Nach dem Rücktritt-Jubels warten komplizierte
Aufgaben Ägypten braucht Glück und unsere Hilfe
Martin Vogler
martin.vogler@wz-plus.de Möglicherweise werden wir nie erfahren,
warum sich Mubarak doch zum Rücktritt durchrang – oder wer ihn mit
welchen Mitteln dazu trieb. Sicher ist nur, dass sein Schritt nichts
mit tieferer Einsicht zu tun hat. Denn noch am Abend zuvor hatte der
ägyptische Präsident bei seiner Ansprache starrsinnig gewirkt. Er
hatte damit bewiesen, wie erschreckend wenig Ahnung er von der wahren
Stimmung im Volk hat. Ein Entfremdungs-Dilemma, das irgendwann bei
allen Herrschern eintritt, die jahrzehntelang selbstherrlich regieren
und nur geschönte Informationen von ihrem Hofstaat bekommen.
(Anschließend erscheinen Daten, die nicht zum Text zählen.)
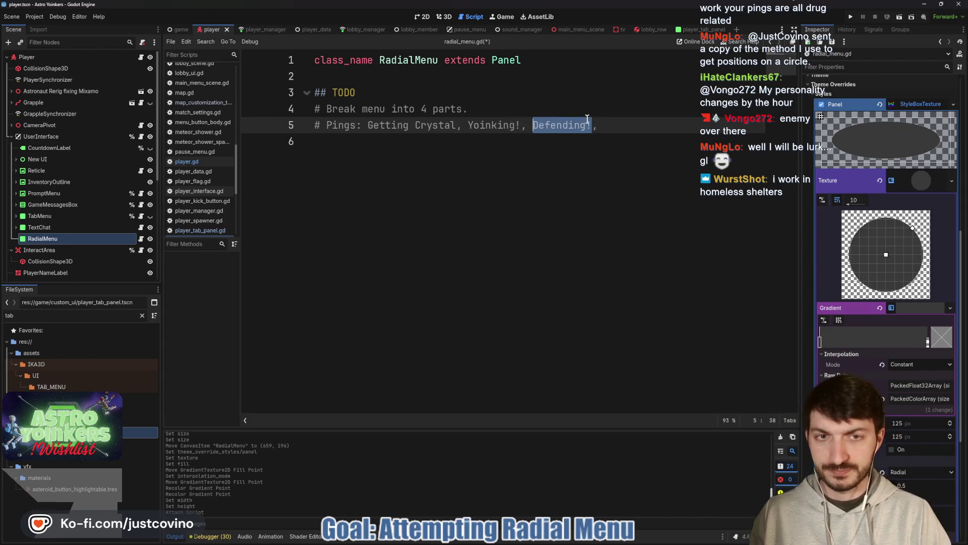
{"action": "type", "text": "Going "}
Zumindest war das gestrige Drehbuch so konzipiert, dass Mubarak
einen Rest von Würde bewahren konnte. Erst zog er sich in seine
Sommerresidenz zurück, dann ließ er seinen Rücktritt von seinem
Stellvertreter verkünden. Somit bleibt ihm die demütigende Flucht ins
ausländische Exil erspart. Vorläufig zumindest.
Wichtiger als die Frage nach Mubaraks Motiv ist das Ergebnis:
Jetzt können wir hoffen, dass weitere blutige Ausschreitungen
ausbleiben und Ägypten nicht, wie es viele Experten befürchteten, in
einen Bürgerkrieg schlittert. Das Land hat die Chance, zu einer
echten Demokratie zu werden. Viel Glück und Erfolg dafür!
Auf dem Weg dorthin gibt es allerdings hohe Hürden. Die erste
wichtige Frage ist, was das Militär mit seiner enorm gewachsenen
Macht anfängt? Die Gefahr, dass sich Generäle an diesen Zustand
gewöhnen und eine neue Diktatur etablieren, ist angesichts der großen
Volksnähe der Streikräfte hoffentlich gering. Es gibt auch kaum eine
Alternative zu einer vorübergehend starken Rolle des Militärs. Denn
die Menschen müssen sich erst an Demokratie gewöhnen, sich
informieren, Meinungen bilden, neue Parteien gründen, Kandidaten
aufstellen und dann eine gute Wahl treffen.
Bei diesem beschwerlichen Weg kann und muss der Westen
verständnisvoll helfen. Das haben die Menschen in Ägypten verdient.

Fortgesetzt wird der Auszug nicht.